By Swati Badu Das — Standing exactly to tell time is hardly the role played by any clock tower these days, yet they are the one major crowd pullers as directional landmarks. Some of the famous clock towers in the world include the Big Ben in London, the tower of Philadelphia City Hall, the Rajabai Tower in Mumba, the Spasskaya Tower of the Moscow Kremlin, the Torre dell’Orologio in the Piazza San Marco in Venice, Italy and the Zytglogge clock tower in the Old city of Bern, Switzerland.
In the Sultanate, they took the form of typical minarets well-known as manara in Arabic. They hold distinctive architectural features. They not only showcase time but create a diacritic position reminding one of where, when and sometimes even which direction to head to. Here in the country, people make countless visits to these clock towers — where they are silent witnesses to people’s rendezvous.
The clock towers in Oman have become more than timepieces. They’ve become embodiment of the places they are located — become synonymous of the place where they stand
In Oman, people are well aware of the minaret clock tower and dome of Zawawi, are familiar of the clock tower in Muttrah, Masjid Asma Bint Al Alawi 1986 and even the clock tower roundabout on the way to Sur and Burl al Sahwa. These structures serve many purpose but they’d been time telling towers of the country for the longest time
Built in 1991, the Ruwi clock tower in Muscat used to be the reference time for watches in the area. It’s also used as reference in looking for directions. Information conveyed by a clock — like time, location, scheduling — is why clock towers were placed at the site of important historical events or built as part of city walls or part of transit systems such as bus stations in Ruwi, Seeb and Salalah.
Running a few minutes early, the train station clock in Limoges, France, makes passengers keep moving along swiftly to catch their trains. The clock tower in Saudi Arabia reminds people when to pray.
“The Muscat Clock Tower in MBD, Ruwi is the oldest monument in modern Oman and showcases the Sultanate’s commitment to modernization,” said N Jafar, an Indian expat living in Oman for the last 30 year.
Years ago, most people did not have watches, and prior to the 18th century even home clocks were rare. The first clocks didn’t have faces, but were solely striking clocks, which sounded bells to call the surrounding community to work or to prayer. These clocks were therefore placed in towers so the bells would be audible even from far distances.
In addition, clock towers were often placed near the centres of towns and were often the tallest structures there. As clock towers became more common, the designers realized that a dial on the outside of the tower would allow the town people to read the time whenever they wanted.
Residents said clock towers in Oman are today mostly admired for their aesthetics. They did once serve important purposes.
“I was a regular at the Ruwi Clock Tower some years ago when my kids were small, as the lawns provided them place to run about and play,” Koshi, an Indian expat said.

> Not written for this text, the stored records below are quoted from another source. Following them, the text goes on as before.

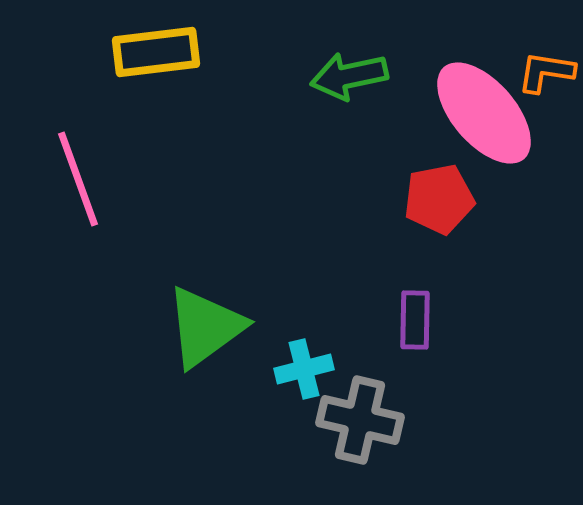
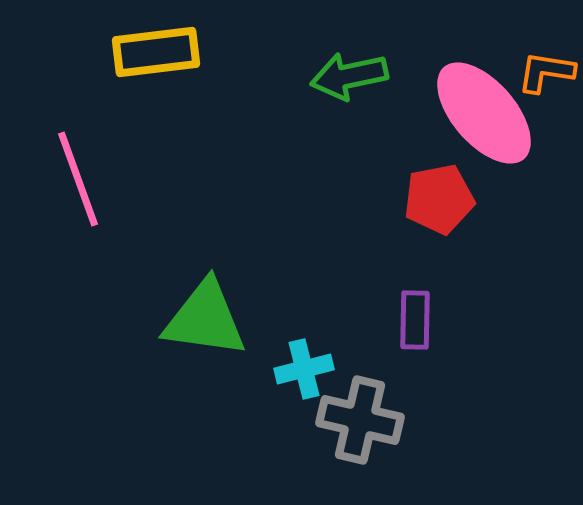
green triangle: moved 8 px up; rotated 44 degrees clockwise
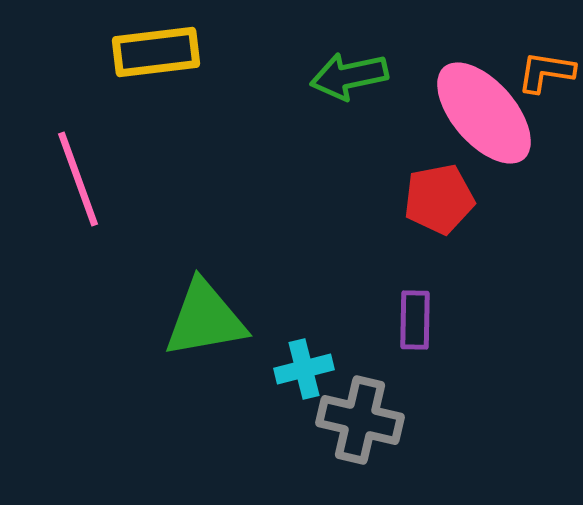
green triangle: rotated 18 degrees counterclockwise
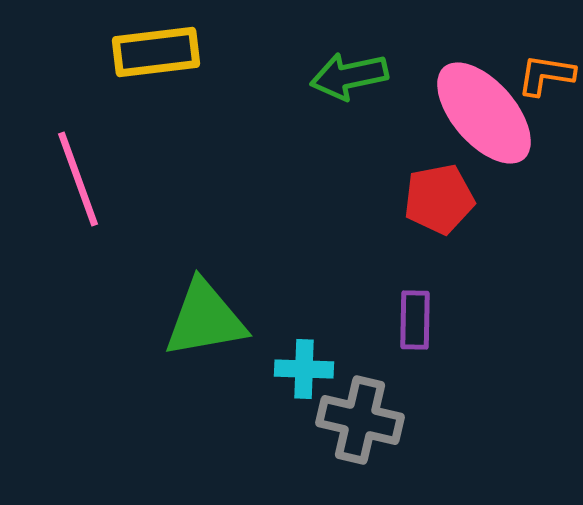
orange L-shape: moved 3 px down
cyan cross: rotated 16 degrees clockwise
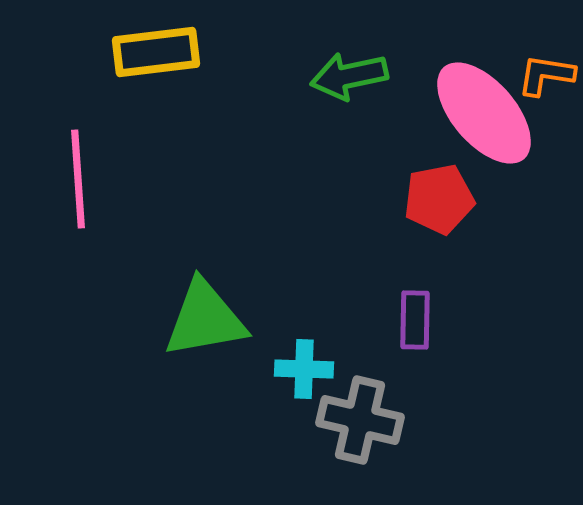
pink line: rotated 16 degrees clockwise
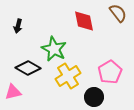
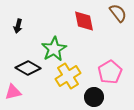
green star: rotated 15 degrees clockwise
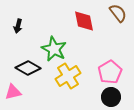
green star: rotated 15 degrees counterclockwise
black circle: moved 17 px right
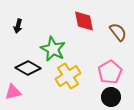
brown semicircle: moved 19 px down
green star: moved 1 px left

The iconic tower known as Burj al Nahdah in Salalah was built around 1986 and is now considered the best landmark that significantly represents the city.
“Salalah doesn’t have any skyscraper. In absence of skyscrapers, this tower’s significance has grown more. Due to good lighting, the tower looks stunning during night,” says Manpreet Singh, Chairman Indian Social Club, Salalah.
For those entering the junction towards Muscat from Nizwa, Sur or Salalah, travelers will not miss the clock tower of Burj al Sahwa which is a stunning site on that particular location.
“One of the most recognizable icons of Muscat is this clock-tower near City Centre as you are arriving in Muscat,” residents said.
The 8 beautiful mosaic-tile scenes on the 4 sides of this tower — 4 on the outer wall and 4 on the inner — are masterpieces that calls for admiration. They reflect important scenes from Oman’s dynamic and colourful history. The 50m tall archway shaped tower has four clocks adorned with magnificent motifs and mosaics.
Political significance, dazzling architecture, and rich history ensure the towers to be some of the must-see sights in Oman, and it’s easy to see why they sit atop the lists of the most photographed sights.